4. Automation of 'Checklist Checks' Before a Release
Problem: people forget to go through the entire pre-release checklist. Solution: a script that by API checks the statuses of Jira/Linear tasks, the presence of test cases, the updating of documentation.
Result:
- the PM gets a green/red readiness indicator;
- the release becomes a process with much less uncertainty.
How to Choose the Right Format: Bot, Script, or CI?
Telegram bot — for communication and quick responses. Google Script — for simple data, forms, tables, reports.
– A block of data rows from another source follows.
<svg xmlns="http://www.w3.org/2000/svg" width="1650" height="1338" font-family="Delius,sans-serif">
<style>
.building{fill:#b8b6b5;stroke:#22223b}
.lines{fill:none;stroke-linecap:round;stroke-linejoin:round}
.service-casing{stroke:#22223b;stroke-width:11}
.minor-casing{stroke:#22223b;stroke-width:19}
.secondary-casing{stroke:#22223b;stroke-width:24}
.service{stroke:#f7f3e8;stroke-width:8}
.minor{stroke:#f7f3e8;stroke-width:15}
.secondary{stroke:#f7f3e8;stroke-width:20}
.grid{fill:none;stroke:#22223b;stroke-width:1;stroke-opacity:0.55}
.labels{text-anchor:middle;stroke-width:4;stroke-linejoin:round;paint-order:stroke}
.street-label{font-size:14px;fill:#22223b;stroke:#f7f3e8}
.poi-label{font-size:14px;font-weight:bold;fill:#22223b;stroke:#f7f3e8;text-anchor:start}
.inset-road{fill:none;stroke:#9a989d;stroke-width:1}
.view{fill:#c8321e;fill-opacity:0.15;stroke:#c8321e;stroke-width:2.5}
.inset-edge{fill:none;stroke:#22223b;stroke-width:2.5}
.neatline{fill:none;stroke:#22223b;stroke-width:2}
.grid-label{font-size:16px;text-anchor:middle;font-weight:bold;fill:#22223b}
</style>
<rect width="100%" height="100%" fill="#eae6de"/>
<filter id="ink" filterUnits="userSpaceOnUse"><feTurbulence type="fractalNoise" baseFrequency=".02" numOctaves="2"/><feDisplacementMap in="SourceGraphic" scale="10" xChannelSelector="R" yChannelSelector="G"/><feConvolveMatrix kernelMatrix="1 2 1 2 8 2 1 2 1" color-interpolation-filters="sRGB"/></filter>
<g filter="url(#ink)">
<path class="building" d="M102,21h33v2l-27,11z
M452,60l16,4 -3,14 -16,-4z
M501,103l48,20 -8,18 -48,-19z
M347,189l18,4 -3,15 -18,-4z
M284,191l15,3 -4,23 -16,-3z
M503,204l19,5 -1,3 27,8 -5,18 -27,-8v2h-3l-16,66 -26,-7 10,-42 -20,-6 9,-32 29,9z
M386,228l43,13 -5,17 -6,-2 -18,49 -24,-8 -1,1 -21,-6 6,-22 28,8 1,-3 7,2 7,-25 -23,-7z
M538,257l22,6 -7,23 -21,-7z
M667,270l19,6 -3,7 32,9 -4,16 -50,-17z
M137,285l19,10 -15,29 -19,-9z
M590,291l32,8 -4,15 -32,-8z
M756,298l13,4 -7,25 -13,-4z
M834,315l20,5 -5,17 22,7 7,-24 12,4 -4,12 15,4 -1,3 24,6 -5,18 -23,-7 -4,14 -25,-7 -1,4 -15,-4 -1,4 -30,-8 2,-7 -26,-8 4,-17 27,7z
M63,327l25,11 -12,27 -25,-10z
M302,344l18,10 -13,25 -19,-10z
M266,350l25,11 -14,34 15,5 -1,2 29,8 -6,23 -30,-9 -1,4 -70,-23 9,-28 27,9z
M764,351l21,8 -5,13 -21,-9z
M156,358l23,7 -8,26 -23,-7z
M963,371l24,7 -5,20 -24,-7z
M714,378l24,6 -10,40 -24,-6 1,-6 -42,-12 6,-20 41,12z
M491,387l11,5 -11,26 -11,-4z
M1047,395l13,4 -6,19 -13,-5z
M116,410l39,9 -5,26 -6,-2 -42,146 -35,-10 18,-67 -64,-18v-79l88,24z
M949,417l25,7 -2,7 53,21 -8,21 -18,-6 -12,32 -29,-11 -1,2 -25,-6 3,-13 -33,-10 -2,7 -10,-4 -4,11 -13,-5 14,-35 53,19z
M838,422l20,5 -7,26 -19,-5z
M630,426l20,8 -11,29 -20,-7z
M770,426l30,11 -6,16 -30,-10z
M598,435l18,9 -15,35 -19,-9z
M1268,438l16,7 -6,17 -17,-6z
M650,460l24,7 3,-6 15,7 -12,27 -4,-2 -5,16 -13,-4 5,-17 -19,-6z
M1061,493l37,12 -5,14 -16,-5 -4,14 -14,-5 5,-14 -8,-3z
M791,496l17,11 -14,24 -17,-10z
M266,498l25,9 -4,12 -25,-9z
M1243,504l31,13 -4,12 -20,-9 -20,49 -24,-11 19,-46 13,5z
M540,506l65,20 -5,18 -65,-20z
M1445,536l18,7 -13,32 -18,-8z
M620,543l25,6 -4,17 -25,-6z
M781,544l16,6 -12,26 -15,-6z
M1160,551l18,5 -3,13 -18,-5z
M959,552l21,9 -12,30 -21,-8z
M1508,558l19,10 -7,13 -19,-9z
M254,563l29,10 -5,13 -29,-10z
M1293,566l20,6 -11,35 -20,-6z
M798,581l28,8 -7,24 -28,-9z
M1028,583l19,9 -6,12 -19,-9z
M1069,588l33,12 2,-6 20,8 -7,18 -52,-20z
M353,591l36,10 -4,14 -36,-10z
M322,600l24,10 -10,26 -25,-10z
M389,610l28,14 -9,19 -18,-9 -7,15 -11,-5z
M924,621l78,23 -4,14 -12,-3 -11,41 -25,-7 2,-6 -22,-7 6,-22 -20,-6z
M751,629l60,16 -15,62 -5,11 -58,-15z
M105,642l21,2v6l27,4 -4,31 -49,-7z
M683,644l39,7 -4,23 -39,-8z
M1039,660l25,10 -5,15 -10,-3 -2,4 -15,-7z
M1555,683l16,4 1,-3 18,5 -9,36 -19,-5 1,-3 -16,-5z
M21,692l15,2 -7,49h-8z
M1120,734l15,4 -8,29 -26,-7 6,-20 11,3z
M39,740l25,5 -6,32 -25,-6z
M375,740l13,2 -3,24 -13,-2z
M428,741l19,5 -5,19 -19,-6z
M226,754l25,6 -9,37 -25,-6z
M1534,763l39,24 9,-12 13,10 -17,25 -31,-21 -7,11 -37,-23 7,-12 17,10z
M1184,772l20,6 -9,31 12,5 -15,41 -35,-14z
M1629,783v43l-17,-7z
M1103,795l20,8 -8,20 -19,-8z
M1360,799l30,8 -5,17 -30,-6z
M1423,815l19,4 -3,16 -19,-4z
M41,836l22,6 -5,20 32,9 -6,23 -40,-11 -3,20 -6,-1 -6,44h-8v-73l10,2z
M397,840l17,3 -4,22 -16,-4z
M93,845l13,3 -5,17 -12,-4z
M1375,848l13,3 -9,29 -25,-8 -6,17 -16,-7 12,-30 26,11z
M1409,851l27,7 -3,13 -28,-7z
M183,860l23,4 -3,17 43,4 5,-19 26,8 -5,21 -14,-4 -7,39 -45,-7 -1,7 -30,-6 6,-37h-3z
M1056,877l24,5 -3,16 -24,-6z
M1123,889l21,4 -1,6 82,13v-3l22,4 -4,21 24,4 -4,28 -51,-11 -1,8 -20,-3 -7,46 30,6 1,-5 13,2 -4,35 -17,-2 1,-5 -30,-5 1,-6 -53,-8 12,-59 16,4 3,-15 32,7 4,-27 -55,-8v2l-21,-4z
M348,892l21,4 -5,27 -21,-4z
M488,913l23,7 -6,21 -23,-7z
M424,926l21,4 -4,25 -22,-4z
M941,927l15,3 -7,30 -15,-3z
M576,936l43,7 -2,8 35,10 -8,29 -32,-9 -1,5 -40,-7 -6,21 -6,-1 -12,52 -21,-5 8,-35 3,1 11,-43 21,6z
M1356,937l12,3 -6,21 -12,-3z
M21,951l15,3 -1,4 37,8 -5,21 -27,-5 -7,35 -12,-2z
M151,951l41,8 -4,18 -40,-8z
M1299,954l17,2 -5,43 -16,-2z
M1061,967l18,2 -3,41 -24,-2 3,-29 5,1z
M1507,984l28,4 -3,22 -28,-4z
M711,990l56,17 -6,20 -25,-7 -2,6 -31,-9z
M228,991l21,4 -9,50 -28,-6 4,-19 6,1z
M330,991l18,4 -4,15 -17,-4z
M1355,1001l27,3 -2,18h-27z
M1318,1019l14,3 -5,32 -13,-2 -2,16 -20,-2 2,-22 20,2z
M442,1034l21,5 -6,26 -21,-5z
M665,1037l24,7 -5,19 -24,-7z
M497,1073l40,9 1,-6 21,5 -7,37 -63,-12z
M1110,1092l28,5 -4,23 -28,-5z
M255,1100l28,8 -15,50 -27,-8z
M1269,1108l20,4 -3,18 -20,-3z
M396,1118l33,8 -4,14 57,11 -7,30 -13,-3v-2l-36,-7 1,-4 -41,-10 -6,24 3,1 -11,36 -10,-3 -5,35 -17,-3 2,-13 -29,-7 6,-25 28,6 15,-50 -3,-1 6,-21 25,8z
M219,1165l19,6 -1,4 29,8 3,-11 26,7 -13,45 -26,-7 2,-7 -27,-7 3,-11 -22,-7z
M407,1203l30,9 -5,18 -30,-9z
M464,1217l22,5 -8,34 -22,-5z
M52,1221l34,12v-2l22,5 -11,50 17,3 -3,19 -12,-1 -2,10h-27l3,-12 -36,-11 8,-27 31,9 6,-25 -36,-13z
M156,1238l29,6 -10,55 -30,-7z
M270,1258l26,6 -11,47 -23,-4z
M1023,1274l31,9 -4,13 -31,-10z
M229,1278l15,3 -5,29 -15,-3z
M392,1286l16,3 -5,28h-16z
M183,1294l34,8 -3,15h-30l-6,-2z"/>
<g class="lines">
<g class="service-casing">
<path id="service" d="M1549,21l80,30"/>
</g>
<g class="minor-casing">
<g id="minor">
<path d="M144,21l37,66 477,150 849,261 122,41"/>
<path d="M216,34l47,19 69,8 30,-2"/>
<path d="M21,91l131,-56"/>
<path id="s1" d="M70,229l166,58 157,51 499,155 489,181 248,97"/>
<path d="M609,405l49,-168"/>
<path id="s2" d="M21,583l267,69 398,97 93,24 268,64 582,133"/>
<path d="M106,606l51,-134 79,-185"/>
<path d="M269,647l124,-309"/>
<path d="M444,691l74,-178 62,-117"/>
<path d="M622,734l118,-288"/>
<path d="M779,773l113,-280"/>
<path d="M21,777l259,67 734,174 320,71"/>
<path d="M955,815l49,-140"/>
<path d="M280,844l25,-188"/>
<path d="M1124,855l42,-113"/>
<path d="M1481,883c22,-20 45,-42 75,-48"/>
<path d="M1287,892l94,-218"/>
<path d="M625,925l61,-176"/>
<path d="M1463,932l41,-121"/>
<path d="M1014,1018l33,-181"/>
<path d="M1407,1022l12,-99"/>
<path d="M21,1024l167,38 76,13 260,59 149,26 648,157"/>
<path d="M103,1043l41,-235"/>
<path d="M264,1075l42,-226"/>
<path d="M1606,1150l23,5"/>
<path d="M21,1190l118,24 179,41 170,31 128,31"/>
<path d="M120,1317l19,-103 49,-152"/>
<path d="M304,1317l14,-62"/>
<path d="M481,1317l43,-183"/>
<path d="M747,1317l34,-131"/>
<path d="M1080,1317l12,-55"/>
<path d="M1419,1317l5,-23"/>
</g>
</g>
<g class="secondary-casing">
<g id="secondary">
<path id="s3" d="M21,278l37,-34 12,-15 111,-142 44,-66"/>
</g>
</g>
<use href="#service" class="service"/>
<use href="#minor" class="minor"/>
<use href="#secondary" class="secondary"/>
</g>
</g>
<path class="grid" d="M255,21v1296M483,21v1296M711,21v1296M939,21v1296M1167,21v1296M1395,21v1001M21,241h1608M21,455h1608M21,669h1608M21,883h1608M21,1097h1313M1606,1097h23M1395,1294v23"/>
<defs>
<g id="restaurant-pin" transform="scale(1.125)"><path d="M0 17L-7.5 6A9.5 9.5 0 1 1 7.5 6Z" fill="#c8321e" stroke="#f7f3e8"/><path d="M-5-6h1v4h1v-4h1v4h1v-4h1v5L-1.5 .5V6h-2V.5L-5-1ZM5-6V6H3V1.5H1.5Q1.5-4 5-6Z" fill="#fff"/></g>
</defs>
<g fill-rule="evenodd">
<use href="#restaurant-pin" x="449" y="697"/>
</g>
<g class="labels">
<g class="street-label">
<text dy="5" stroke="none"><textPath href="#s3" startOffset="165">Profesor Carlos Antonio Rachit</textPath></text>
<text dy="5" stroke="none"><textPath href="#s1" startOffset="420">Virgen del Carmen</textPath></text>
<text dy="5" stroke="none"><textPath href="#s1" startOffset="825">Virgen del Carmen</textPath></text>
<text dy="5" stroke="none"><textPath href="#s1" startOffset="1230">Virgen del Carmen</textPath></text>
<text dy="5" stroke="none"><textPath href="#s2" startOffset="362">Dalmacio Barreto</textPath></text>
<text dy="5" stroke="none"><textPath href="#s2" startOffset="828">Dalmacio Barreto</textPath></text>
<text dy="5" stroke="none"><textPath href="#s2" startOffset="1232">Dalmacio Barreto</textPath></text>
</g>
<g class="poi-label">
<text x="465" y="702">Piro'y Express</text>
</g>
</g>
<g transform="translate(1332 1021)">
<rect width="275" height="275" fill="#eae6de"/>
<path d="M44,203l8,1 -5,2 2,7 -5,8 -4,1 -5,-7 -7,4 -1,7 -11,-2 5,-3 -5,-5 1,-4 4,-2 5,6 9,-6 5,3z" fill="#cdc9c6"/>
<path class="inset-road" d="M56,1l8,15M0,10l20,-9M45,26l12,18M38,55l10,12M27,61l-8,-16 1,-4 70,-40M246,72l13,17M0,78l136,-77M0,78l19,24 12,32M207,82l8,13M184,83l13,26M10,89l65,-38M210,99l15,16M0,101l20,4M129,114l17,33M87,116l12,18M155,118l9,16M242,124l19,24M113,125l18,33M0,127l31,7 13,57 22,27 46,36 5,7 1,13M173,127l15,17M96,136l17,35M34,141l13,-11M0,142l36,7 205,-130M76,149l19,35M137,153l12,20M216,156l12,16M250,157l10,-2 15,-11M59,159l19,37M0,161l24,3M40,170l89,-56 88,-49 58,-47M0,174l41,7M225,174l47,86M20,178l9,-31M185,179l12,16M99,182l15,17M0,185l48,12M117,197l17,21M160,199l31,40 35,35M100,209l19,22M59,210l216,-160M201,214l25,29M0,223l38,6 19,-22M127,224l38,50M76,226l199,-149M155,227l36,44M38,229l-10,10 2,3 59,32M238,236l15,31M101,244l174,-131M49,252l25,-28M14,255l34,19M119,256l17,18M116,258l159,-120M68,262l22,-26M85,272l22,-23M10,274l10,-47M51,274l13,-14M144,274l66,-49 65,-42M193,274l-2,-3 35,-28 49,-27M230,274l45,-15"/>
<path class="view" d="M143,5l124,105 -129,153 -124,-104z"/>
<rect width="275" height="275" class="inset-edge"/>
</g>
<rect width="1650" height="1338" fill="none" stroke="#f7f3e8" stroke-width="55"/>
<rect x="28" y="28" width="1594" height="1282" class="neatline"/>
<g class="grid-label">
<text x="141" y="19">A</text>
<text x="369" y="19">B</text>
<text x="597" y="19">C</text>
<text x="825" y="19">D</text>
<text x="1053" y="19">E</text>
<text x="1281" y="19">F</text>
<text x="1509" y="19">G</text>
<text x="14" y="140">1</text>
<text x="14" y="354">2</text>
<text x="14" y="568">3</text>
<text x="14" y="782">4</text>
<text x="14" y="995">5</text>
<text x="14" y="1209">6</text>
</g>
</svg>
CI-script — for technical checks, auto-triggers, and reacting to events.
You can start with the cheapest tool:
- if the work is in tables → Google Script;
- if the team lives in Telegram → a bot;
- if the project has a repository → CI.
Principles of 'Healthy' Automation
1. Automation Should Be Idempotent (i.e., repeatable without harm)
A repeated launch should not break the data. Automation must have boundaries of responsibility.
2. Document and Have Rollback Steps
Any script can break. Write down:
- what it does;
- where the code is located;
- how to roll back the changes.
3. Start with One Small Script
Don't build an SRE-service in a week. One automation → savings → motivation → a second automation.
4. Understand the Process First, Then Automate
Automating chaos gives automated chaos. Make sure the process is already stable and understandable.
Mini-Checklist: What to Automate Right Now
- [ ] you manually transfer data for more than 5 minutes
- [ ] you regularly remind the team to do the same thing
- [ ] you receive status from people at different times and in different ways
- [ ] you have a routine 'report preparation'
- [ ] after a release it takes an hour to check artifacts
- [ ] errors occur due to boring operations
If ≥3 'yes' — start automating within a week.
Conclusion
Automation in Project Management is about being careful with the team's time. A small script often pays off faster than an hour-long meeting, and it provides daily benefits.
Start simple — and you'll see how the process 'clears up,' and the team works more calmly and faster.